Uma maldição parecia ter-se abatido sobre Greg Gonzalez no verão de 2012 – o barbudo vocalista dos Cigarettes After Sex perdeu subitamente dois amigos próximos, um atrás do outro. Pouco antes, tinha rompido com um namoro de sete anos. O rescaldo desses tempos negros fez-se, na altura, com quatro canções, reunidas no EP “I”.
À boleia de temas como “Nothing’s Gonna Hurt You, Baby”, os Cigarettes After Sex passaram de músicos obscuros a banda-sensação do youtube, com milhões de visualizações, conseguindo gerar uma sólida base de fãs – isto ainda antes de lançarem “Cigarettes After Sex” (Partisan Records, 2017), o álbum de estreia homónimo, editado em junho deste ano.
Entramos no disco com “K.”, uma ode sincera e íntima à musa de Greg, Kristen. A primeira coisa que se cola aos ouvidos é a voz peculiar do cantor, andrógina e suave, a dançar nas sombras, acompanhada por uma guitarra espaçosa. Flutuando neste caldeirão de dream pop encontramos de imediato uma série de referências, sendo os Beach House e os Mazzy Star os pontos cardeais mais óbvios.
A sonoridade é tranquila, mas não monótona. Os arranjos jazzísticos denotam bom gosto e elegância, desde a discreta percussão até às linhas de baixo ondulantes. David Lynch e a música de Twin Peaks também são alusões frequentes – “Each Time You Fall In Love”, por exemplo, transpira Julee Cruise por todos os poros.
Prosseguimos a audição com receio que se instale algum marasmo, mas felizmente não é o caso. Pequenas pérolas de sedução como “Apocalypse”, (com um inesperado cenário de filme-catástrofe), “Flash” e “Sweet” mantêm o interesse desperto.

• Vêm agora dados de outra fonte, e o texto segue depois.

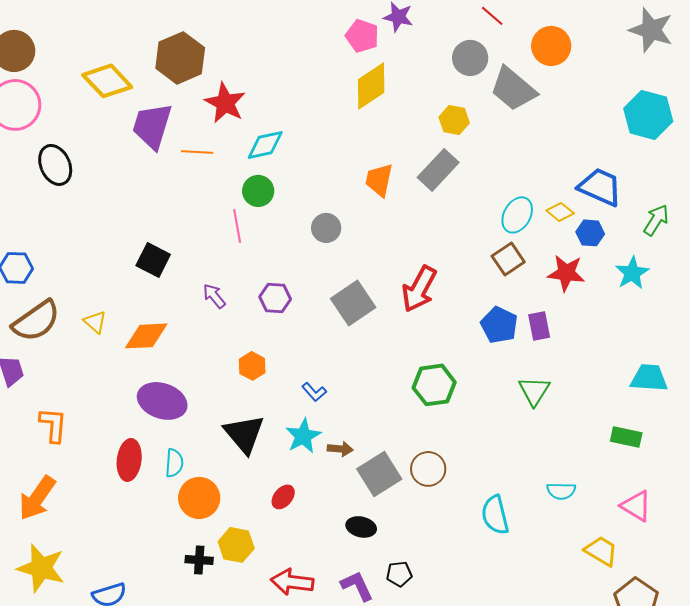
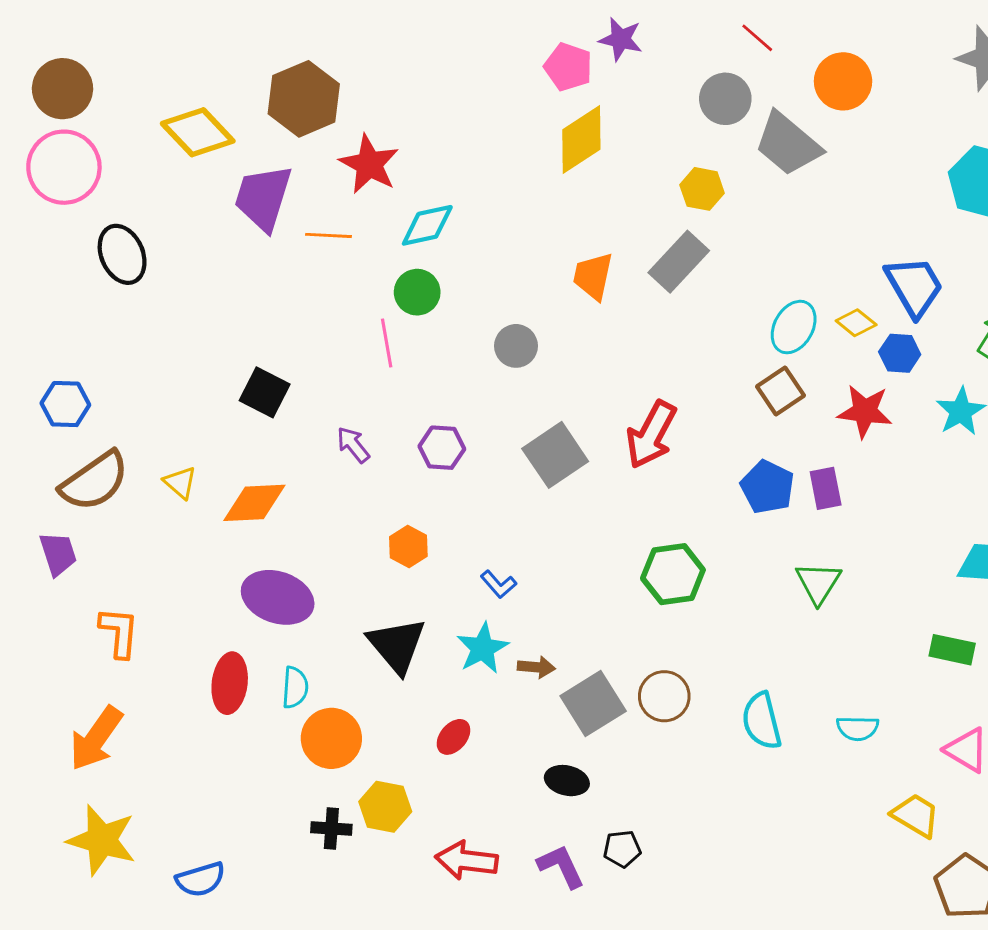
blue trapezoid: (600, 187) -> (914, 286), turned 36
cyan semicircle: (495, 515) -> (762, 721), moved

É um disco construído com elementos precisos, bem doseados – a percussão é particularmente feliz, como se ouve no início de “Truly”). O quarteto criou uma colecção de canções que, apesar da constante serenidade, é aliciante do princípio ao fim.
Ouve-se “Opera House” e o que vem à memória são as amplas paisagens de guitarra características dos Cocteau Twins. Pelo menos até à entrada da voz, que lembra cantoras como Margo Timmins (dos Cowboy Junkies) ou Françoise Hardy, assombradas pelo venerável espectro de Leonard Cohen.
Os Cigarettes After Sex existem para viagens de carro nocturnas e bandas sonoras de velhos filmes a preto e branco. No coração dos seus temas está um certo minimalismo, perfeitamente adequado às letras românticas e sentimentalistas de Greg Gonzales. Numa época dominada pela vacuidade e pelo cinismo, um trabalho tão honesto como este faz figura de raridade: há-que apreciá-lo.